Двумя годами позже я чисто случайно выяснил, что наш  сионист был близким родственником крупного сотрудника МИДа,  возглавлявшего на то время делегацию страны по разоружению в Женеве. Против такой «волосатой руки» мне выстоять в неравной борьбе никак не светило…
Кстати, «рупор советского правительства» всегда был синекурой для «блатных»: здесь, в частности, охотно протирал штаны, при должности высокоплачиваемой, но не требующей никакого умственного напряга, братец Андрея Андреевича Громыко. Пытались выступить против такого положения вещей и до меня, но таких «выскочек» быстро забивали по «самую шляпку», чтобы не высовывались: протест Баранова, заместителя генерального директора ТАСС, кончился для него тем, что он лёг на рельсы, а всем сотрудникам агентства его поступок объяснили «семейными обстоятельствами»…

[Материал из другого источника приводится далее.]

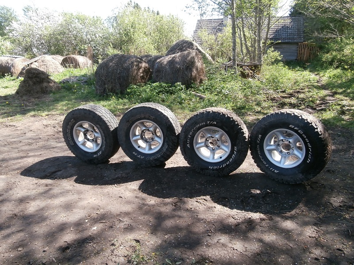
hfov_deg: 71.6
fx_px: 245
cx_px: 177
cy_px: 132
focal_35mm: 24
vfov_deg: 56.8
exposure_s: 1/200
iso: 100
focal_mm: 4.2
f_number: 3
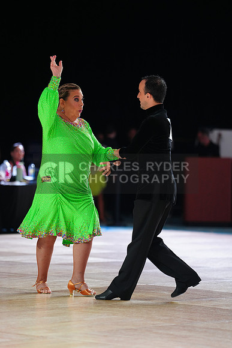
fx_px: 1565
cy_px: 174
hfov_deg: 8.5
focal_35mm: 162
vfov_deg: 12.7
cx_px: 116
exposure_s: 1/400
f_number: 2.8
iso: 1250
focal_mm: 162
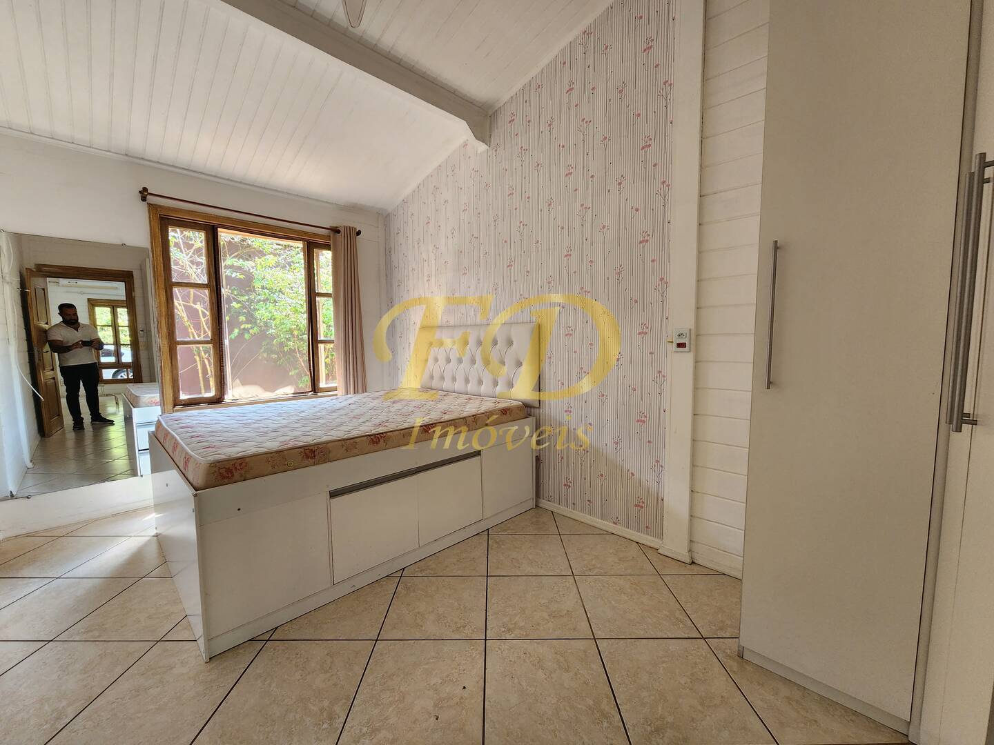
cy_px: 372
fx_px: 373
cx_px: 497
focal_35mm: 13
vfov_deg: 89.9
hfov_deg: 106.2
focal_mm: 2.2
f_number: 2.2
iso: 125
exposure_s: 1/60
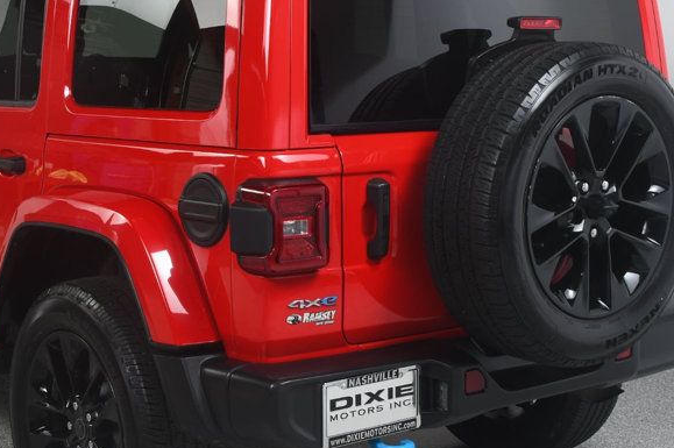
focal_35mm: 69
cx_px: 208
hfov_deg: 29.0
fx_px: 1291
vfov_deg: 19.7
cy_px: 209
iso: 100
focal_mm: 26
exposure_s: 1/160
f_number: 9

Поступил я рабочим на завод в Орехово-Зуево, в сопредельной Московской области, куда приходилось уже добираться на электричках. Завод славился огромной текучкой кадров, и меня охотно приняли в штат. После двух лет работы мне неожиданно замсекретаря парткома (есть догадка, что здесь не обошлось без участия КГБ), предложила вариант с трудоустройством в Москве в засекреченное «Пуско-наладочное управление, специализированное», пояснив, что там работает её брат. Для работы в таком учреждении требовалась процедура по установлению допуска к работе по 1-ой форме, которая давала  возможность посещать особо секретные объекты, одним из которых был и Мавзолей, где к моменту зачисления моего заканчивалась установка и отладка импортного дорогущего оборудования для системы поддержания оптимального режима в саркофаге вождя революции. По иронии судьбы «Управление» находилось почти напротив нового здания ТАСС, сразу же за театром Маяковского. Приняли меня инженером самой низшей, третьей, категории, поскольку перерыв по первой специальности составлял 14 лет, и мне предстояло заработать более высокую квалификацию, что вскоре и случится, после спец-командировки в Байконур…

Дополнение:

Подражание Лермонтову

Прощай, немытое агентство,
Собранье грязных свинских рыл,
И генеральные «степенства»,         *
И сионист РЦ, дебил.                     **

Быть может, вне твоих заборов
И спеси «рупорской» твоей            ***
Укроюсь от собачьей своры
Притворно-ангельских «лядей».

*    СтепЕнство — почтительное обращение к купцам
в дореволюционной России (в соединении с место-
имениями «ваше», «его», «их»). Здесь: иронично-
насмешливое указание на организацию, этакий
«лабаз», под названием ТАСС.

**   РЦ — аббревиатура Радиоцентра

***  «Начальник мой рождён был хватом (в том смысле,
что был на руку нечист») — смотри мой
«Монолог у памятника В. Маяковскому»); чуть
ли не на каждом собрании он просто обожал
именовать ТАСС «официальным рупором советского
правительства».

Примечание: вышеприведённые восемь строк, видимо, и следует считать побудительным мотивом для автора попробовать себя в дальнейшем на ниве стихотворчества.